Quote:
Originally Posted by ax42
The page http://www.kulturinfo.ch/kino/db_front/showact.php contains a list of films. I would like this list to be the 'table of contents' of my eBook and each link to go to a page giving the film details (as happens when you click on the webpage link). I'm busy overriding parse_index to get a list of feeds but seem to be stuck between choosing one of the following two options:
a) Return a list of films, which makes each film heading a feed with one article. This seems to lead to an intermediate page between the 'table of contents' and the actual film description, with this intermediate page having just the one film on it
|
Why?? This is quite pointless.
Quote:
Originally Posted by ax42
b) Return a one-item list, with all films attached as a list of articles to this one feed. This causes an table of contents with a single entry in it. The example I've been cribbing off (The Atlantic) does this too.
|
This is the way to go since TOC will be shown with the list of articles on the reader.
A good example of what you want to accomplish can be found in several recipes I wrote.
For example recipe Vreme does exactly what you want to do. We have one page that lists all articles we want to put into feed.
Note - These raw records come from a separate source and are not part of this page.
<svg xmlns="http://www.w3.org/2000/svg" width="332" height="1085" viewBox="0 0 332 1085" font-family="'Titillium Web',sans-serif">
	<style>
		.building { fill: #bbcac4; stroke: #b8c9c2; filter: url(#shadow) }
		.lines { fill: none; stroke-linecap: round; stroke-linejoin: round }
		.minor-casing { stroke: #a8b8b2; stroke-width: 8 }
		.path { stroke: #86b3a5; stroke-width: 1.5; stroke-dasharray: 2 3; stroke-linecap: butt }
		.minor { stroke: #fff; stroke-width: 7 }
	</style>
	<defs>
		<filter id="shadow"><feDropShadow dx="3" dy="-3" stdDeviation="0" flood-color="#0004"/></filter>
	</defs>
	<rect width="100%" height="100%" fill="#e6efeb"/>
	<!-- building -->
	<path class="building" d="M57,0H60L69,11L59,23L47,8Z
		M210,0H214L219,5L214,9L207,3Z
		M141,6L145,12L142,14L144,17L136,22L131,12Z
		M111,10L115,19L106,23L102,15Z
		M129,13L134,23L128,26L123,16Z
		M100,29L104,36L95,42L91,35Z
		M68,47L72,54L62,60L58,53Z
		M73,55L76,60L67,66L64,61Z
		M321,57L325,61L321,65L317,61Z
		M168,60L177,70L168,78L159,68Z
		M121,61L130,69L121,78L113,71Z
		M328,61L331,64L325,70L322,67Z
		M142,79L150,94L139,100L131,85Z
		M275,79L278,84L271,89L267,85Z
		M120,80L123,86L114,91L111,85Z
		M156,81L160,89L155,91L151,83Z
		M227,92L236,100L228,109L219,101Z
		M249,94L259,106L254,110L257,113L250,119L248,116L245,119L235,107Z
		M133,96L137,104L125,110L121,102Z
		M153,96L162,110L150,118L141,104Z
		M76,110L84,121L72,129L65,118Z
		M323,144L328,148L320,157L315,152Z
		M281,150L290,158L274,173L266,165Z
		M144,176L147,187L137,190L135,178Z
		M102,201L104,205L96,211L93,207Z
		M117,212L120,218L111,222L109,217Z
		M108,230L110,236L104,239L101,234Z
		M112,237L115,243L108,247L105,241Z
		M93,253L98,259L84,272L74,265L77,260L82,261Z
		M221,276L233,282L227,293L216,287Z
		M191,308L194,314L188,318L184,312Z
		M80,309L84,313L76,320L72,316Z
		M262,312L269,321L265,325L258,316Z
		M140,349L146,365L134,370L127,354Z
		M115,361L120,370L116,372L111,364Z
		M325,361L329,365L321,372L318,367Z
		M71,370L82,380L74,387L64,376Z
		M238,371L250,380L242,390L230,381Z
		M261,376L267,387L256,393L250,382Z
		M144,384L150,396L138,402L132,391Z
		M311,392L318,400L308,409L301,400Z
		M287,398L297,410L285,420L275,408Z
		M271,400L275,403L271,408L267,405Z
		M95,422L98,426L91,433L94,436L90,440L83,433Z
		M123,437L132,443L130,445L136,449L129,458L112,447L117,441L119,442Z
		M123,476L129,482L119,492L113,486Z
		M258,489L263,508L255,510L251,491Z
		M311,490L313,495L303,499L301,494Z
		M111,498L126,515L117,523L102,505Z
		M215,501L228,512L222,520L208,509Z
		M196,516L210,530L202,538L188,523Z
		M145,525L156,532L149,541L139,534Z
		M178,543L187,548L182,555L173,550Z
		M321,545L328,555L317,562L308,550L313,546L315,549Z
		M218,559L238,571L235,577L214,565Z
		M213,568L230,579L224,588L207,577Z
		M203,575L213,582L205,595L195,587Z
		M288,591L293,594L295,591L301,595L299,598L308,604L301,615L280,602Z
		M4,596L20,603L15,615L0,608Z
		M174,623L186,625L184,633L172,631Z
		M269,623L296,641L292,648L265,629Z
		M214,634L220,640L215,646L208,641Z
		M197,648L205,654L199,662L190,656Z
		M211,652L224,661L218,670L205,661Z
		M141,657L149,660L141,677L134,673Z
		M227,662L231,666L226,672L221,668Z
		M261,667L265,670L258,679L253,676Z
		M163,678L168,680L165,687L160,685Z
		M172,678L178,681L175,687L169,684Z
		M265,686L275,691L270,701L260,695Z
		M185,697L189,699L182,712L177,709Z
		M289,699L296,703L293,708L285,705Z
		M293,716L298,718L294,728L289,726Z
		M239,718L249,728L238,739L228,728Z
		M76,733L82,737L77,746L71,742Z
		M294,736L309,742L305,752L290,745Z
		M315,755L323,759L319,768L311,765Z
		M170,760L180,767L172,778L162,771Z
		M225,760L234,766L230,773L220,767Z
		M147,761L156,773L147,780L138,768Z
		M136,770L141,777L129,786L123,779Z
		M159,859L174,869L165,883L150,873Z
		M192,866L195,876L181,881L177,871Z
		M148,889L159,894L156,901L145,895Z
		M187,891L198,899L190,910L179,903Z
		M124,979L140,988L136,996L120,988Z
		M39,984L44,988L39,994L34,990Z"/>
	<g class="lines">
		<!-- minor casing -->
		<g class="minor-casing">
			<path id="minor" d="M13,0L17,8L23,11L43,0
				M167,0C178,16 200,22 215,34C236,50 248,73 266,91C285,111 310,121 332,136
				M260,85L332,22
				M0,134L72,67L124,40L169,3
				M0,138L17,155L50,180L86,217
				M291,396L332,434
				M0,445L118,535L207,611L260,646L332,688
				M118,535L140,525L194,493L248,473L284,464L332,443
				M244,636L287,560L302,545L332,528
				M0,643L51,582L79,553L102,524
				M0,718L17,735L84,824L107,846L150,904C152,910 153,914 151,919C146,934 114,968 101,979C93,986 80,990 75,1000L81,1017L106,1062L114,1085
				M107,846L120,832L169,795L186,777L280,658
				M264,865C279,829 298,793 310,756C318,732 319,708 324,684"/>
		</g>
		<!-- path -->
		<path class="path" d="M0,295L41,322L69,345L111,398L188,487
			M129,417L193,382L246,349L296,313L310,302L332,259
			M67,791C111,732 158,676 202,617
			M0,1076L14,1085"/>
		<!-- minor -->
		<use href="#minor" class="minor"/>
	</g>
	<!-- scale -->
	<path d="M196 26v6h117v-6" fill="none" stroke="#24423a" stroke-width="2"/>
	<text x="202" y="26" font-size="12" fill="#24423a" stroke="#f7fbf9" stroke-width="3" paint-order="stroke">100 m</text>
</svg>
So I just parse them by specific condition appropriate to that page and put found data into only one feed.
Code:
def parse_index(self):
articles = []
soup = self.index_to_soup(self.INDEX)
for item in soup.findAll(['h3','h4']):
description = ''
title_prefix = ''
feed_link = item.find('a')
if feed_link and feed_link.has_key('href') and feed_link['href'].startswith('/cms/view.php'):
url = self.INDEX + feed_link['href']
title = title_prefix + self.tag_to_string(feed_link)
date = strftime(self.timefmt)
articles.append({
'title' :title
,'date' :date
,'url' :url
,'description':description
})
return [(soup.head.title.string, articles)]
In your case it would look something like this:
Code:
def parse_index(self):
articles = []
soup = self.index_to_soup('http://www.kulturinfo.ch/kino/db_front/showact.php')
for item in soup.findAll('td',attrs={'class':'title'}):
description = ''
title_prefix = ''
feed_link = item.find('a')
if feed_link and feed_link.has_key('href'):
unneeded, sep, purl = feed_link['href'].partition('..')
url = 'http://www.kulturinfo.ch/kino' + purl
title = self.tag_to_string(feed_link)
date = strftime(self.timefmt)
articles.append({
'title' :title
,'date' :date
,'url' :url
,'description':description
})
return [('Articles', articles)]